Below are records; reproduce exactly the lines from the one that has "31: (1151, 1408)" through the one that has "48: (1102, 451)", ends included, and nothing more.
------ SUPPLIED DATA
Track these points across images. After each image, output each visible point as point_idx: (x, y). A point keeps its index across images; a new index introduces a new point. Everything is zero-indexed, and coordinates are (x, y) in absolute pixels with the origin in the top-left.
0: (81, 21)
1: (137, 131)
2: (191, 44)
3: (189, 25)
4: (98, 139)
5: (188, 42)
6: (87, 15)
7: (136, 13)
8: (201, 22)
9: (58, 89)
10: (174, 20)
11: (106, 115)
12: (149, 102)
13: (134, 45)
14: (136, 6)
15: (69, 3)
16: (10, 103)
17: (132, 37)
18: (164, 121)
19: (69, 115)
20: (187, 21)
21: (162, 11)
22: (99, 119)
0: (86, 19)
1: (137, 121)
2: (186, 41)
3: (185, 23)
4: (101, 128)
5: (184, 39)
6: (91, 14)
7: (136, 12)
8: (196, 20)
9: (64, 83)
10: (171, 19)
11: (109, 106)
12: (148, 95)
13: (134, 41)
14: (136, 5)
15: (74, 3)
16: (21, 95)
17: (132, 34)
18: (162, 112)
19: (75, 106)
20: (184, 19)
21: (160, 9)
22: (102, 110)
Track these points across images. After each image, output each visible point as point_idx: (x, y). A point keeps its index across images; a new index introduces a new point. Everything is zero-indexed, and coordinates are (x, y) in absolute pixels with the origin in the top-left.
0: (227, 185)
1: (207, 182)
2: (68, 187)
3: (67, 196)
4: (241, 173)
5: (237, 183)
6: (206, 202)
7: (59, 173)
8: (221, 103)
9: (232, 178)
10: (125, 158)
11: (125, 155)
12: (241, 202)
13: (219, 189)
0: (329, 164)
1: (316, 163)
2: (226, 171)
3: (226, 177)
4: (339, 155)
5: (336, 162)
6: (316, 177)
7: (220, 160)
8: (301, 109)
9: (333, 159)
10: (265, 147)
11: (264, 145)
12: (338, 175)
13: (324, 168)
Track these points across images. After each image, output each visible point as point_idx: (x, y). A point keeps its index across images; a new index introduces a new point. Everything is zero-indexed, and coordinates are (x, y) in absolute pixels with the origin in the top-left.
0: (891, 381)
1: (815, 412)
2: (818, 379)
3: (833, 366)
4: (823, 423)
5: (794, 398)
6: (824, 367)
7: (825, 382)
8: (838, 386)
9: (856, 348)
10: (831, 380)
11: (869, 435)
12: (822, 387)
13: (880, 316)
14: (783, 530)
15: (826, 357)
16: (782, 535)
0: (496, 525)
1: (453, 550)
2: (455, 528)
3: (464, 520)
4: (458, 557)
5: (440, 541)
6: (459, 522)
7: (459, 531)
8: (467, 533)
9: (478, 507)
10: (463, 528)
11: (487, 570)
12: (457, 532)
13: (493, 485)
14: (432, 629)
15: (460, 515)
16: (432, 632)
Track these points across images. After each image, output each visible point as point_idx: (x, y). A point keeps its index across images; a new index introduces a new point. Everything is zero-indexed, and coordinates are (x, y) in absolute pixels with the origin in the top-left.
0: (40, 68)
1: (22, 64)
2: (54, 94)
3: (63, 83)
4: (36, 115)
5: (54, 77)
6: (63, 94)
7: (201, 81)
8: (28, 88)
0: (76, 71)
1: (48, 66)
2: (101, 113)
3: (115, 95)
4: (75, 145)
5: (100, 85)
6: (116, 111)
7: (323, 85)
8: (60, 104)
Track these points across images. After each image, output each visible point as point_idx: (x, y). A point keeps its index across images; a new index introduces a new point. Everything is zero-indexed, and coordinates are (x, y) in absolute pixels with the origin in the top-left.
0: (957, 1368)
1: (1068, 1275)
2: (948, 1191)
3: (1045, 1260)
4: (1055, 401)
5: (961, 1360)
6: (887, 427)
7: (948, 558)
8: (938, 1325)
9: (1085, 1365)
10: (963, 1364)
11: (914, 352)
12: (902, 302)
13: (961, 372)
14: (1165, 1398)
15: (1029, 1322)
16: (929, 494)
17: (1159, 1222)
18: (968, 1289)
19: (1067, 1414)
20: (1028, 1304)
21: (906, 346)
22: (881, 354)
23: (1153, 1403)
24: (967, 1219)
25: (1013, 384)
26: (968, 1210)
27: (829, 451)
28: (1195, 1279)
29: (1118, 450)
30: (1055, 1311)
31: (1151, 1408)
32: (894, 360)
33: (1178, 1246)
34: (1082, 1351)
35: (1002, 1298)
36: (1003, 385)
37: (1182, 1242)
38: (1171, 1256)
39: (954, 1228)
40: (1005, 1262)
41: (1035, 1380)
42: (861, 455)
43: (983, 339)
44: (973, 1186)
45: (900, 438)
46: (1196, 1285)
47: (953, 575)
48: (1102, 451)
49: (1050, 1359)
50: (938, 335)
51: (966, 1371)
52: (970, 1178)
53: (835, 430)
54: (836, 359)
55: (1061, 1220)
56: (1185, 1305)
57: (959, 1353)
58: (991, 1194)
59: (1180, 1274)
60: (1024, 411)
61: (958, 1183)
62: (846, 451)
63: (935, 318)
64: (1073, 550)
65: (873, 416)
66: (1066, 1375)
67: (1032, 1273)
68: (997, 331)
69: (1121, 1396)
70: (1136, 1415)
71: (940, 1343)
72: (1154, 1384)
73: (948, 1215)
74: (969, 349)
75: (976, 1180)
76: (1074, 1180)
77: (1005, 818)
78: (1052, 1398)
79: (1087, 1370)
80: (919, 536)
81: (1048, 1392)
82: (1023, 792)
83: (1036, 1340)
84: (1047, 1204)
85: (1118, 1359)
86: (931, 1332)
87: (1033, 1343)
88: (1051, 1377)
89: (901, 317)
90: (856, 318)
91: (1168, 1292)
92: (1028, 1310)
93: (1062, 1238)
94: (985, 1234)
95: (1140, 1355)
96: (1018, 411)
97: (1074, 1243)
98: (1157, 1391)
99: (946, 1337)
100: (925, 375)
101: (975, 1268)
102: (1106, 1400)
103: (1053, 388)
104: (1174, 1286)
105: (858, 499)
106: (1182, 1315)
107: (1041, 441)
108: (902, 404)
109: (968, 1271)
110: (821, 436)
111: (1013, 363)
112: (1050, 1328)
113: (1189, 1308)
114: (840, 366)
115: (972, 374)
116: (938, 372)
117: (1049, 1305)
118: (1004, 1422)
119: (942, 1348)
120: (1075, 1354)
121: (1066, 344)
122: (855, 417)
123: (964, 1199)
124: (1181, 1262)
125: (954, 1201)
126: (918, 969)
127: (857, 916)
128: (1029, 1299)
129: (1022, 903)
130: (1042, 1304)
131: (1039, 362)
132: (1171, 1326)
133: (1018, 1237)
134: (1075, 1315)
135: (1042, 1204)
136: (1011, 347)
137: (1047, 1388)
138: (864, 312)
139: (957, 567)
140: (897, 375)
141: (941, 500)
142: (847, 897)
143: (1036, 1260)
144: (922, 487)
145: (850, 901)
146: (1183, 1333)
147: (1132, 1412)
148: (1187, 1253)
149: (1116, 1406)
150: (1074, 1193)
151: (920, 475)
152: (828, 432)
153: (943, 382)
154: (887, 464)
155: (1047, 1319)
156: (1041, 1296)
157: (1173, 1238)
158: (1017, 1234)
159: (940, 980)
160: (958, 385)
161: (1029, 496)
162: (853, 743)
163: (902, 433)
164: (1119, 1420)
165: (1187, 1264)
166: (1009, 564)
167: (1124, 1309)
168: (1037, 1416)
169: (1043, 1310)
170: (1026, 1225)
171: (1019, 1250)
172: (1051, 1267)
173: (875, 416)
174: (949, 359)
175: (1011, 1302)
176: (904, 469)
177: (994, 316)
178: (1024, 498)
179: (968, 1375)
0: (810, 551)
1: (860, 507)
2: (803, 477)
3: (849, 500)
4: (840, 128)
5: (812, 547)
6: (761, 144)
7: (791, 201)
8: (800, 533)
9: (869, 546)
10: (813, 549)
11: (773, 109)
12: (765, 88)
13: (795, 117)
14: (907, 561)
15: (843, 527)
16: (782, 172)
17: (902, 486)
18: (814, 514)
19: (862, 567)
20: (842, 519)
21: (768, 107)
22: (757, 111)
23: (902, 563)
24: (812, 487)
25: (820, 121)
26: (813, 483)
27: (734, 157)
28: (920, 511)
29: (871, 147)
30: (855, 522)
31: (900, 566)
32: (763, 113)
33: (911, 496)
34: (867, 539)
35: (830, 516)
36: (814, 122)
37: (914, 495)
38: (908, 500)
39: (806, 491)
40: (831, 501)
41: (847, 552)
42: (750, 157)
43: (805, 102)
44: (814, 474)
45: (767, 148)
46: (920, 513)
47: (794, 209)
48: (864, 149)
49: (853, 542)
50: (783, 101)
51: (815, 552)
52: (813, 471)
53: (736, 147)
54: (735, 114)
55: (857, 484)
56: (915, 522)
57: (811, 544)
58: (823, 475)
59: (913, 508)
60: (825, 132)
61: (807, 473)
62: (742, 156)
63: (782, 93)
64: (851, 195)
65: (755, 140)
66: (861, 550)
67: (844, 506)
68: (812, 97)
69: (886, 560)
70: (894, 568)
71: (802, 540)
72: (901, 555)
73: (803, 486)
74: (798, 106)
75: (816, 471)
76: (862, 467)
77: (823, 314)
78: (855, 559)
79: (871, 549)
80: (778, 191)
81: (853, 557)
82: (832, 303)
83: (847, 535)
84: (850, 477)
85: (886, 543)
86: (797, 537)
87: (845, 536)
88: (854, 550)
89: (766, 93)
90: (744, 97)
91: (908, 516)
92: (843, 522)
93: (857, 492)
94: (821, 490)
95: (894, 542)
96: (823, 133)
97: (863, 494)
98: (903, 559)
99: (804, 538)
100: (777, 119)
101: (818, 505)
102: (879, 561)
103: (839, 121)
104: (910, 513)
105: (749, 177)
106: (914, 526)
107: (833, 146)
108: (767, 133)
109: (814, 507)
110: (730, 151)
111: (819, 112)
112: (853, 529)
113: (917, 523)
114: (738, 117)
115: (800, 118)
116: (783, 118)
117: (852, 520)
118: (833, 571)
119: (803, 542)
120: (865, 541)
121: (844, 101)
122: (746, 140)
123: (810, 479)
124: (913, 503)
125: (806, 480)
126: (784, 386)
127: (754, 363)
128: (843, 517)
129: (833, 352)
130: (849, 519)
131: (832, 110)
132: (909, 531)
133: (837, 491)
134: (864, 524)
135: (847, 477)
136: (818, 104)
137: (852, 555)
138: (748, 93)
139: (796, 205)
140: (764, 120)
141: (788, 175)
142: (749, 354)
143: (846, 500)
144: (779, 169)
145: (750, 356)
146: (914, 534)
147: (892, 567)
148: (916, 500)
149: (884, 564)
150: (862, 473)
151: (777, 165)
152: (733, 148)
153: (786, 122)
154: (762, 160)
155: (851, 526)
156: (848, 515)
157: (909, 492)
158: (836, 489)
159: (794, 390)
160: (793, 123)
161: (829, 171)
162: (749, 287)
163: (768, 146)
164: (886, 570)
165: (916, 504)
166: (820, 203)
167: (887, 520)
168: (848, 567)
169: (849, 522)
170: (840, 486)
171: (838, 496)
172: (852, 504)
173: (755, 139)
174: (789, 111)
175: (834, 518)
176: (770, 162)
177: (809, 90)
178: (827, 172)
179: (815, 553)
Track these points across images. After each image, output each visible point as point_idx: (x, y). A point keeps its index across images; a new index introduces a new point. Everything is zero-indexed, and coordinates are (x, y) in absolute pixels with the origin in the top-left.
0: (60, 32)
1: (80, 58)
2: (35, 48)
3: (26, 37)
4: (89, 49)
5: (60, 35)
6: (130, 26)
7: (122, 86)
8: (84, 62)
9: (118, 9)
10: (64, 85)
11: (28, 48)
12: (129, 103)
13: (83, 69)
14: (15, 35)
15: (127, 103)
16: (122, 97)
------------
● SOLUTION TO THIS PROBLEM:
31: (1151, 1408)
32: (894, 360)
33: (1178, 1246)
34: (1082, 1351)
35: (1002, 1298)
36: (1003, 385)
37: (1182, 1242)
38: (1171, 1256)
39: (954, 1228)
40: (1005, 1262)
41: (1035, 1380)
42: (861, 455)
43: (983, 339)
44: (973, 1186)
45: (900, 438)
46: (1196, 1285)
47: (953, 575)
48: (1102, 451)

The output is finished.